# xt85 t weedeater acceleration trouble



## snowball (May 3, 2005)

*xt85 t weedeater acceleration trouble (SORRY DOUBLE POST)*

--------------------------------------------------------------------------------

Hi guys, Been a while since I needed your help, but here goes.I been working on this machine for a while now and just can't seem to find the problem.It will not accelerate to high rpms, but will idle .When I spray gas in through the carb venturi with the throttle wide open, it floods the engine to where it almost dies.
What I've done so far is, 
put new carb kit in,metering lever is set right, changed all fuel lines, compression is good, 125lbs. checked the muffler and cylinder wall, new fuel, new plug,checked fuel cap venting, carb settings at 1.5 turns start up.cleaned the carb and blew it out with compress air several times. I at my witts end on this one. Any help as to what to do next, I sure would appreciate it. Thanks, Snowball.


----------



## snowball (May 3, 2005)

OOPS, Don't know what went wrong here , but I managed to post it twice, Sorry!!


----------



## hankster (Jan 1, 1998)

I would guess it has to be something in the carb. Even though you have rebuilt it and cleaned it, it still could have some crud stuck somewhere. May be the only solution is a new carb. What happens when you try and accel.?


----------



## snowball (May 3, 2005)

Found the problem, Owner used a longer screw to hold the carb on . It went through the wall of the crankcase up against and ruining the reed valve and stop guard. Maybe a better day tomorrow Thanx for trying to help. Snowball.


----------

● DATA TO EXAMINE
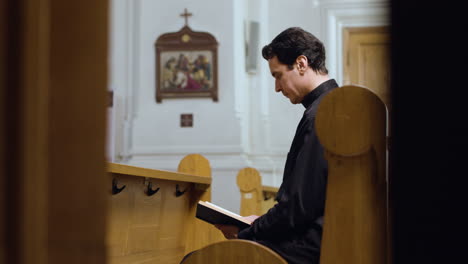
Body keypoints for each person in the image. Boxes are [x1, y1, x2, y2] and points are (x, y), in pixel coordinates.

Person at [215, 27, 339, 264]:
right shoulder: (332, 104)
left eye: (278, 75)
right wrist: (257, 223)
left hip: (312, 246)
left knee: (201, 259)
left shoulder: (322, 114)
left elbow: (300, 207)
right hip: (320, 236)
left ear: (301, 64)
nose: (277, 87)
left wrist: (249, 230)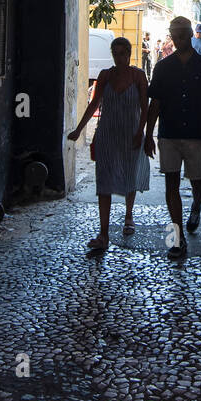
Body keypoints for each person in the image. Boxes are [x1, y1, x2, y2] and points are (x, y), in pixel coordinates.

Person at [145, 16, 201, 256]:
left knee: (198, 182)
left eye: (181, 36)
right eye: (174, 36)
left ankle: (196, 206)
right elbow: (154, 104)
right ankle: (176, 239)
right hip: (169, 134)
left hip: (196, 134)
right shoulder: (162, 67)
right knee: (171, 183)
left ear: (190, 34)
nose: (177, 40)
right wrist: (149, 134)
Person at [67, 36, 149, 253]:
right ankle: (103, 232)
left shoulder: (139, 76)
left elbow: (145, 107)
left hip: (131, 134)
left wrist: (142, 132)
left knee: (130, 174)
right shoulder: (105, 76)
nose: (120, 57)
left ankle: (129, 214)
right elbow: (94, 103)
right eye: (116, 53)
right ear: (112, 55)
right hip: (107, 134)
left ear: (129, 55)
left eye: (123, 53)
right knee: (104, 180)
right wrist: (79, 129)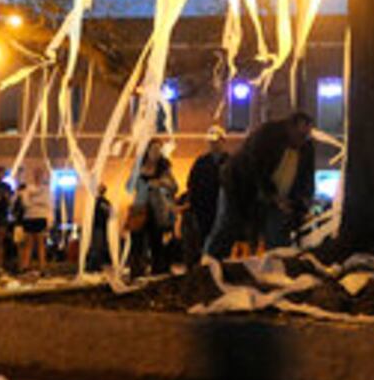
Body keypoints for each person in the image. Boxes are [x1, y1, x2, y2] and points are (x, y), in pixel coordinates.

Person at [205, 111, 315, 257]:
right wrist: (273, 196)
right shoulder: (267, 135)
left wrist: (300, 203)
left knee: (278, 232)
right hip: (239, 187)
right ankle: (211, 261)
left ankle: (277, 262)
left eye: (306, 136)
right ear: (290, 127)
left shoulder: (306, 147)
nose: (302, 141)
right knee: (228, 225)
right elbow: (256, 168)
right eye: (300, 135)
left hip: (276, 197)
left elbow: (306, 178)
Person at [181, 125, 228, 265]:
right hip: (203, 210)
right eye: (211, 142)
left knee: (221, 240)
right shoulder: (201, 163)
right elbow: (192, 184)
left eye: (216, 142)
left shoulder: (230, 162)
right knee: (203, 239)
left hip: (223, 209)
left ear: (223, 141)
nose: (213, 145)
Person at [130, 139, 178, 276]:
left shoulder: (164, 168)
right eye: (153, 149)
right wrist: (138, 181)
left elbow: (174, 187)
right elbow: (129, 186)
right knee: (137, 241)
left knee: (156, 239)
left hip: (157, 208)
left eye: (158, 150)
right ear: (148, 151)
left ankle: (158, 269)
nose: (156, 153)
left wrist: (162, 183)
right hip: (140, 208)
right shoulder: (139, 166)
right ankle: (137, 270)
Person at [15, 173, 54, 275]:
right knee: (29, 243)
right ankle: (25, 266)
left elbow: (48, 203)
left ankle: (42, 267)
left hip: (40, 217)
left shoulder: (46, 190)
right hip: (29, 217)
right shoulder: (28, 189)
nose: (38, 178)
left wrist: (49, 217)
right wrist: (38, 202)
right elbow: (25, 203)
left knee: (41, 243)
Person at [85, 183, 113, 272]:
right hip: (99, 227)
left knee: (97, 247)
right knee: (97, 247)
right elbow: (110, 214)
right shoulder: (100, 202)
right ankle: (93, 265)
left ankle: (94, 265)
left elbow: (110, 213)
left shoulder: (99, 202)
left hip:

● WORK ORDER A
Answer these questions from the weedeater thread above, one per line:
(i) What compression reading is reported?
(ii) At how many turns were the carb settings for start up?
(iii) Which two parts did the longer screw ruin?
● WORK ORDER B
Copy out the stretch of the weedeater thread from "Found the problem, Owner" through "to help. Snowball.".

● RESPONSE BOX A
(i) 125 lbs.
(ii) 1.5 turns
(iii) The reed valve and the stop guard

● RESPONSE BOX B
Found the problem, Owner used a longer screw to hold the carb on . It went through the wall of the crankcase up against and ruining the reed valve and stop guard. Maybe a better day tomorrow Thanx for trying to help. Snowball.